_Passage to read_
BEGIN
# Solved: embedded Youtube Video won't play in Powerpoint 2010



## JustJudy (Apr 4, 2006)

I wonder if anyone else has run into this problem? I have embedded Youtube videos that won't play in PowerPoint 2010. The video shows up as a black rectangle. If I choose preview it hangs for a very long time, then a window pops ups stating: To play the selected item you must first install the latest version of Flash player. I of course have done this. I even used their uninstall tool and reinstalled Flash. Flash is working correctly. 

The videos played as recently as a few weeks ago, so I'm not sure why suddenly they won't. I created a few new ones to test and they do the same thing. I also tried running them as an administrator and it still doesn't work.

This is happening on most of the computers in our district. Windows 7, 64 bit. I just can't figure out what caused the change.

Any ideas? I'm stumped.


----------



## DaveA (Nov 16, 1999)

Did embed it per the following http://www.presentermedia.com/blog/2010/04/adding-flash-to-powerpoint/


----------



## JustJudy (Apr 4, 2006)

Hi Dave,
Thanks for the quick response! 
I didn't have to do anything with the Developer's tools since we are using 2010. I just clicked Insert, video, video from website and embedded the old embed code. As I said, it was working before. Now it isn't. I feel like either Microsoft put out an update that broke this function or Youtube changed something.


----------



## JohnWilson (Nov 22, 2007)

There's an Adobe security update killing it.

We have a page showing how to get around it.

Video from Web _ wrong version of Flash


----------



## JustJudy (Apr 4, 2006)

JohnWilson,
You sir are a genius!!! That solved it!! I have been going crazy the past few days trying to figure this out.
Thank you, thank you, thank you!!  Huge hugs to you!


----------



## StirnaGun (Mar 19, 2013)

Many thanks from me too.


----------
END
_Task set_
A) Reproduce the thread between "# Solved: embedded" and "caused the change.", inclusive, switching "Flash" to "Shockwave" wherever it occurs.
B) According to the thread, what was stopping the embedded videos from playing?
The entries after this point are separate material from the thread.

_Listed records_
BEGIN
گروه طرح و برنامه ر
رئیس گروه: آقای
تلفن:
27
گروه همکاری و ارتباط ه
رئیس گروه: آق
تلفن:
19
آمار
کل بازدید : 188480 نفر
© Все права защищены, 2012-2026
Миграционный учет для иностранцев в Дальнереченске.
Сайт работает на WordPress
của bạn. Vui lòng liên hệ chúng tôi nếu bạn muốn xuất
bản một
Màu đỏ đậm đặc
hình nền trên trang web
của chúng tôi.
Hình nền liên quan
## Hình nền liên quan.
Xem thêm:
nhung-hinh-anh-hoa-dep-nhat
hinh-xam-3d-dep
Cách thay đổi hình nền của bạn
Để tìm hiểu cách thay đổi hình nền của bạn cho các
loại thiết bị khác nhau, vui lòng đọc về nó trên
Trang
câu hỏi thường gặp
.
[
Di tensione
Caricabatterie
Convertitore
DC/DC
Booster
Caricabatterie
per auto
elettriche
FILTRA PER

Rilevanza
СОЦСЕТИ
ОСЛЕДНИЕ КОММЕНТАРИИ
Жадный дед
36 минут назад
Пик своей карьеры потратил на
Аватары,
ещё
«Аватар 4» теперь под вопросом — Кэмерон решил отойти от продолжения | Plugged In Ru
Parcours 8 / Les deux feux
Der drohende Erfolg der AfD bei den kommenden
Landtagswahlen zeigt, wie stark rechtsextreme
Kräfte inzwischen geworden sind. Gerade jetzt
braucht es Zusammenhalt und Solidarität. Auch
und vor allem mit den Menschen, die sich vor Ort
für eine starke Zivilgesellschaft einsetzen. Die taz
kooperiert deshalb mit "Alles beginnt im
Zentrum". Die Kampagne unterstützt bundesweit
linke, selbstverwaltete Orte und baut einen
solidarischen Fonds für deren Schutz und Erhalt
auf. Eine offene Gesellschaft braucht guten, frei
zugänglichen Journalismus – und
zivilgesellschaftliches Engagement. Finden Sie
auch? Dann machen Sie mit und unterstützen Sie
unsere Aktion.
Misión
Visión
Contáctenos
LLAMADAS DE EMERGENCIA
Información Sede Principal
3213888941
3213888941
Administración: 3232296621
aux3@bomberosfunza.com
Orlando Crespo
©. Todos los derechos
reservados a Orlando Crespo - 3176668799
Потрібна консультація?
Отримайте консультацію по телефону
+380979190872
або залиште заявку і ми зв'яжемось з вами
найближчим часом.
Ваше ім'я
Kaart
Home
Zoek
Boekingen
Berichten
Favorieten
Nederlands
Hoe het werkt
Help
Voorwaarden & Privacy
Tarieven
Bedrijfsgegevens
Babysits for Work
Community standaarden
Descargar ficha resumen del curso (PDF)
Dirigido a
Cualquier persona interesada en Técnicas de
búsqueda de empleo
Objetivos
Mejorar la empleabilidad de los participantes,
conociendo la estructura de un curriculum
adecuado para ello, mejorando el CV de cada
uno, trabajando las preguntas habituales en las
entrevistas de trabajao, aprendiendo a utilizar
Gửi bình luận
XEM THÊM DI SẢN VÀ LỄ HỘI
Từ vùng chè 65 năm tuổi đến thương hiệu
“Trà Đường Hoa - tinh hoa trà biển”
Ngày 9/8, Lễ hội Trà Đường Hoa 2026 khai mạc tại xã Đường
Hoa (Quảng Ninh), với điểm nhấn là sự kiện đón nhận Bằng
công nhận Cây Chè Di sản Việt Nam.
END
_Task solutions_
A)
# Solved: embedded Youtube Video won't play in Powerpoint 2010



## JustJudy (Apr 4, 2006)

I wonder if anyone else has run into this problem? I have embedded Youtube videos that won't play in PowerPoint 2010. The video shows up as a black rectangle. If I choose preview it hangs for a very long time, then a window pops ups stating: To play the selected item you must first install the latest version of Shockwave player. I of course have done this. I even used their uninstall tool and reinstalled Shockwave. Shockwave is working correctly. 

The videos played as recently as a few weeks ago, so I'm not sure why suddenly they won't. I created a few new ones to test and they do the same thing. I also tried running them as an administrator and it still doesn't work.

This is happening on most of the computers in our district. Windows 7, 64 bit. I just can't figure out what caused the change.

B) An Adobe security update.